Fields List of structured key-value pairs derived from the content, as defined by the field schema. Learn more about supported field value types.
Field schema A formal description of the fields to extract from the input. It specifies the name, description, value type, generation method, and more for each field.
Generation method The process of determining the extracted value of a specified field. Content Understanding supports:
Extract: Directly extract values from the input content, such as dates from receipts or item details from invoices.
Classify: Classify content into predefined categories, such as call sentiment or chart type.
Generate: Generate values from input data, such as summarizing an audio conversation or generating scene descriptions from videos.
Span A reference indicating the location of an element (for example, field, word) within the extracted Markdown content. A character offset and length represent a span.

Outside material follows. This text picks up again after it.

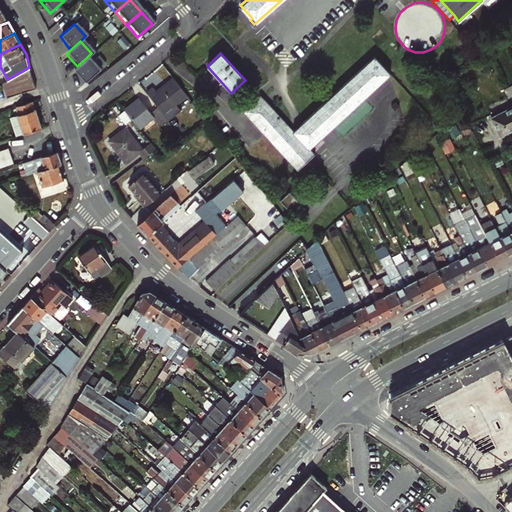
[(436,53),(420,56),(422,63),(437,60),(436,53)]
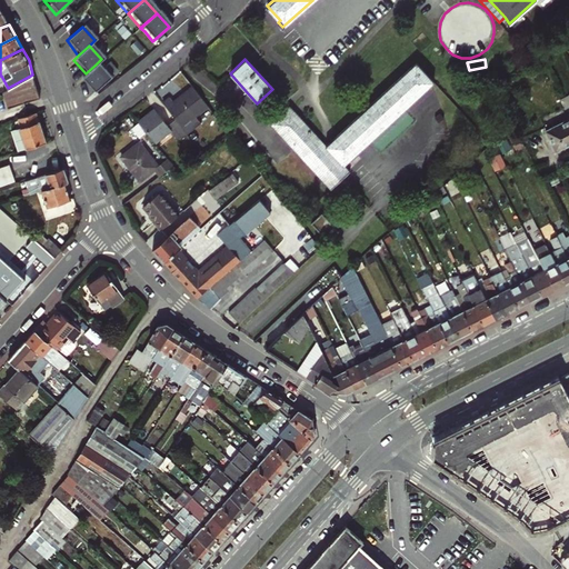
[(349,171),(342,163),(432,82),(415,63),(326,145),(289,106),(270,123),(330,189),(349,171)]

Different programming languages use various character encodings, which can affect the exact offset and length values for Unicode text. To avoid confusion, spans are only returned if the desired encoding is explicitly specified in the request. Some elements can map to multiple spans if they aren't contiguous in the markdown (for example, page).
Grounding source The specific regions in content where a value was generated. It has different representations depending on the file type:
Image - A polygon in the image, often an axis-aligned rectangle (bounding box).
PDF/TIFF - A polygon on a specific page, often a quadrilateral.
Audio - A start and end time range.
Video - A start and end time range with an optional polygon in each frame, often a bounding box.
Confidence score The level of certainty that the extracted data is accurate.